- _Dataset entries_:

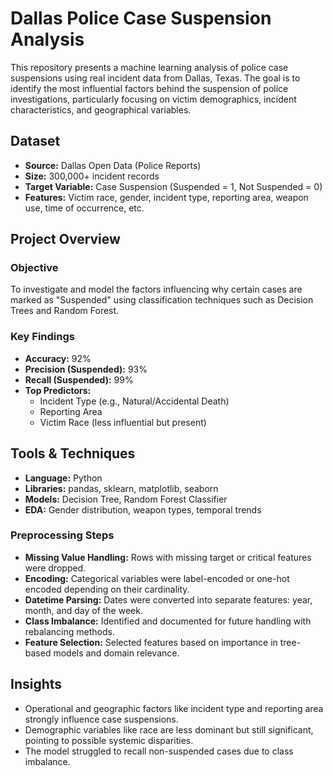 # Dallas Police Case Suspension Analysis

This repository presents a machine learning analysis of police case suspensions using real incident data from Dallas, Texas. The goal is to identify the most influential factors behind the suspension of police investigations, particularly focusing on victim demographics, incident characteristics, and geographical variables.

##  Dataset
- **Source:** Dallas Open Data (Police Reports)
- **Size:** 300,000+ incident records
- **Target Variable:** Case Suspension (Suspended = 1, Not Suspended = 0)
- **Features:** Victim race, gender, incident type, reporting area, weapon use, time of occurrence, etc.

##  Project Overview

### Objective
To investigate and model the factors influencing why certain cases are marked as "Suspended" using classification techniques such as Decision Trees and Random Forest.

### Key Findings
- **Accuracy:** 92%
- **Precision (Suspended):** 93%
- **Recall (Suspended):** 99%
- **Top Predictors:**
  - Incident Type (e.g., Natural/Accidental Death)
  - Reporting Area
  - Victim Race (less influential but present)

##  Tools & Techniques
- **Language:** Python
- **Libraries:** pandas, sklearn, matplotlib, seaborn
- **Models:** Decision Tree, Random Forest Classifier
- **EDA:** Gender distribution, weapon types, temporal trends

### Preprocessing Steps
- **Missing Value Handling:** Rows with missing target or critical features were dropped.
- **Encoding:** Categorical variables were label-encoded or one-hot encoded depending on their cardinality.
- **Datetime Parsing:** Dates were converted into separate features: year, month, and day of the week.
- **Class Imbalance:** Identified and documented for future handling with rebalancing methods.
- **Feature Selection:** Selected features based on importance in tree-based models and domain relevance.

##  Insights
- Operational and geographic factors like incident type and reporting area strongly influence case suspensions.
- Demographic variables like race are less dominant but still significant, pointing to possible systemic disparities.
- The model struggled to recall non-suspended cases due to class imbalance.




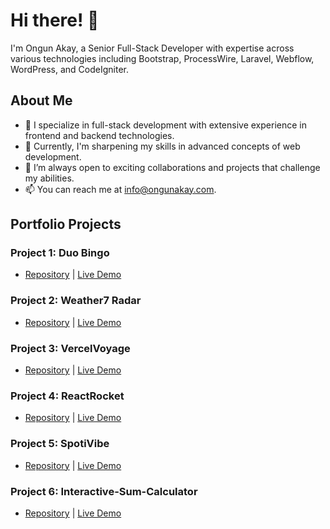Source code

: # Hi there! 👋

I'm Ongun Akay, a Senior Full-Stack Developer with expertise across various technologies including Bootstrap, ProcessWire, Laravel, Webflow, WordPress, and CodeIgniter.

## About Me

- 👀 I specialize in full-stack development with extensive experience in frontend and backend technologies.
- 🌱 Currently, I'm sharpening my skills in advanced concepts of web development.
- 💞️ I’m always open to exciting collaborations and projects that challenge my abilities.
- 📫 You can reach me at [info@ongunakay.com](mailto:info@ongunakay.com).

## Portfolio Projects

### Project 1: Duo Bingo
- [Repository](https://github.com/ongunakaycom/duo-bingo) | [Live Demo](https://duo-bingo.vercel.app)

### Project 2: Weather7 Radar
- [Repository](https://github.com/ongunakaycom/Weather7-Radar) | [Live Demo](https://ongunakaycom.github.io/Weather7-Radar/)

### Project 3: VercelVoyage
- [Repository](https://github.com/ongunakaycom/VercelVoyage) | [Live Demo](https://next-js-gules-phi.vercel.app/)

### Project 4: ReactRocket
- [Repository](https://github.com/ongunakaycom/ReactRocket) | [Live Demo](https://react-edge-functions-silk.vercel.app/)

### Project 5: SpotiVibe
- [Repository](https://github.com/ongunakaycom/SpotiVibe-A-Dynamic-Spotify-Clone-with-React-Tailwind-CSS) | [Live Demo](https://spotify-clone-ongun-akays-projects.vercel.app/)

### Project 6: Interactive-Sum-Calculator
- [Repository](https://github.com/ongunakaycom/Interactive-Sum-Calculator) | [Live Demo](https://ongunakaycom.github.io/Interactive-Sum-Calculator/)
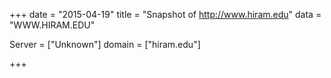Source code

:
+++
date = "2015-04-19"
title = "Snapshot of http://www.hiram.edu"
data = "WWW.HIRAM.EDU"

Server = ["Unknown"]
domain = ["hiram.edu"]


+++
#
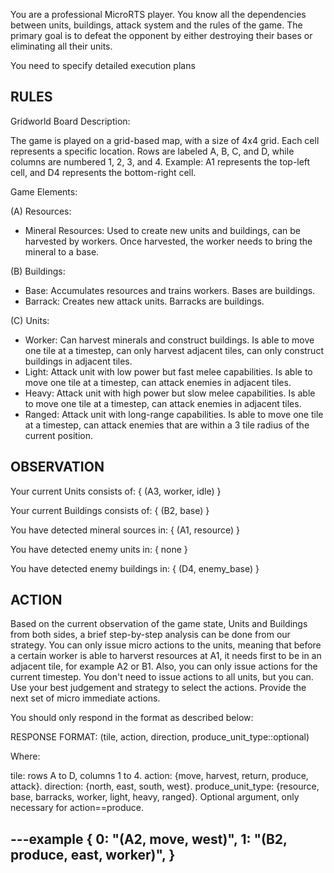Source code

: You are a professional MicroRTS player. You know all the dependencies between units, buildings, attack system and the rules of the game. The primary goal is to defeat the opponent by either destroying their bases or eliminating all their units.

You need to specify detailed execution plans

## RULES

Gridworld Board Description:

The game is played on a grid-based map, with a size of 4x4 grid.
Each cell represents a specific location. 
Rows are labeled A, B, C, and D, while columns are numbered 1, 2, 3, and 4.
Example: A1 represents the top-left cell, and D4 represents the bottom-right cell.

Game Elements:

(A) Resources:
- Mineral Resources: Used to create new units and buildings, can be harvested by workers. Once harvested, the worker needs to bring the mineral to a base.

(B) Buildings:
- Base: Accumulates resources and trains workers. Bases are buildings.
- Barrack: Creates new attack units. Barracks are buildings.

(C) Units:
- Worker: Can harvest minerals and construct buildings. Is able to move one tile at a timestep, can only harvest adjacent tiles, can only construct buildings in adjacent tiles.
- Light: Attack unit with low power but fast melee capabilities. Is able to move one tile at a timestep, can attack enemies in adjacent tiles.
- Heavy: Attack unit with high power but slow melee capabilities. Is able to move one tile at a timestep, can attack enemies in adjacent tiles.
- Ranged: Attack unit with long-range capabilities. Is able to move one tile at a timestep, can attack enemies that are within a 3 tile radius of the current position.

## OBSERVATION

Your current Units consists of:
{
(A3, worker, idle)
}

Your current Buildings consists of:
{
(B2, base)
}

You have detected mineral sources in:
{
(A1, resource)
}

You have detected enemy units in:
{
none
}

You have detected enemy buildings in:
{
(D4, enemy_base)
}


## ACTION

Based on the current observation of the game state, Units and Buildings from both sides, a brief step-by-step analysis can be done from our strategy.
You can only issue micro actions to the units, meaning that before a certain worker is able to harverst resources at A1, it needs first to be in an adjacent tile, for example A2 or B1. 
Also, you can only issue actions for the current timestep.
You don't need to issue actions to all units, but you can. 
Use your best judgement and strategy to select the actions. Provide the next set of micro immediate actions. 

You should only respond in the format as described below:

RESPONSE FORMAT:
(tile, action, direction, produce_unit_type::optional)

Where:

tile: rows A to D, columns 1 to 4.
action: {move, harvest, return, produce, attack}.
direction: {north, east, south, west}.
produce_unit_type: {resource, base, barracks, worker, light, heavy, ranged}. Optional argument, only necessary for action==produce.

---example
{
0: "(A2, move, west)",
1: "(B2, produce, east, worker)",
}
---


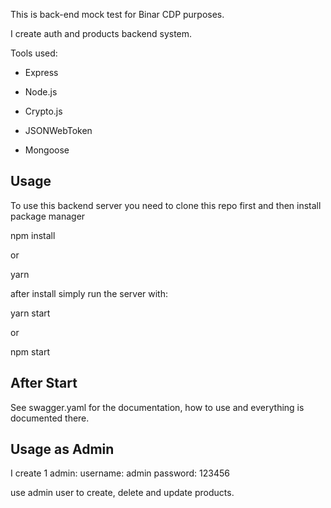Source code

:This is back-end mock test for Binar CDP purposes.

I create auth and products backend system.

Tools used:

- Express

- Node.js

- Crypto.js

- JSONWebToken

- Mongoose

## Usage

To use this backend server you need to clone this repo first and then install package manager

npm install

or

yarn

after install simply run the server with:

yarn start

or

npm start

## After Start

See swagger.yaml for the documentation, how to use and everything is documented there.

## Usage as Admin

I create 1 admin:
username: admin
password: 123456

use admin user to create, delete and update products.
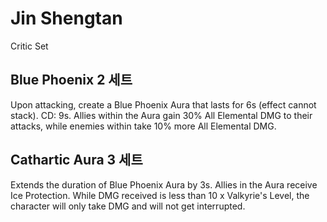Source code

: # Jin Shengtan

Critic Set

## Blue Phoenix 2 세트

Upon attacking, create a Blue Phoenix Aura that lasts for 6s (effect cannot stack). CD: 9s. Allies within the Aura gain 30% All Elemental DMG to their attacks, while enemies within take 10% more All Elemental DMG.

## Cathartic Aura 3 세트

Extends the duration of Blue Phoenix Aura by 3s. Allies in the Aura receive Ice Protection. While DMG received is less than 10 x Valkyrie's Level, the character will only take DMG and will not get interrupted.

- _EXERCISE_: Throughout the records above, find the lines in which the word "timestep" appears and return them.

- _WRITTEN ANSWER_:
- Worker: Can harvest minerals and construct buildings. Is able to move one tile at a timestep, can only harvest adjacent tiles, can only construct buildings in adjacent tiles.
- Light: Attack unit with low power but fast melee capabilities. Is able to move one tile at a timestep, can attack enemies in adjacent tiles.
- Heavy: Attack unit with high power but slow melee capabilities. Is able to move one tile at a timestep, can attack enemies in adjacent tiles.
- Ranged: Attack unit with long-range capabilities. Is able to move one tile at a timestep, can attack enemies that are within a 3 tile radius of the current position.
Also, you can only issue actions for the current timestep.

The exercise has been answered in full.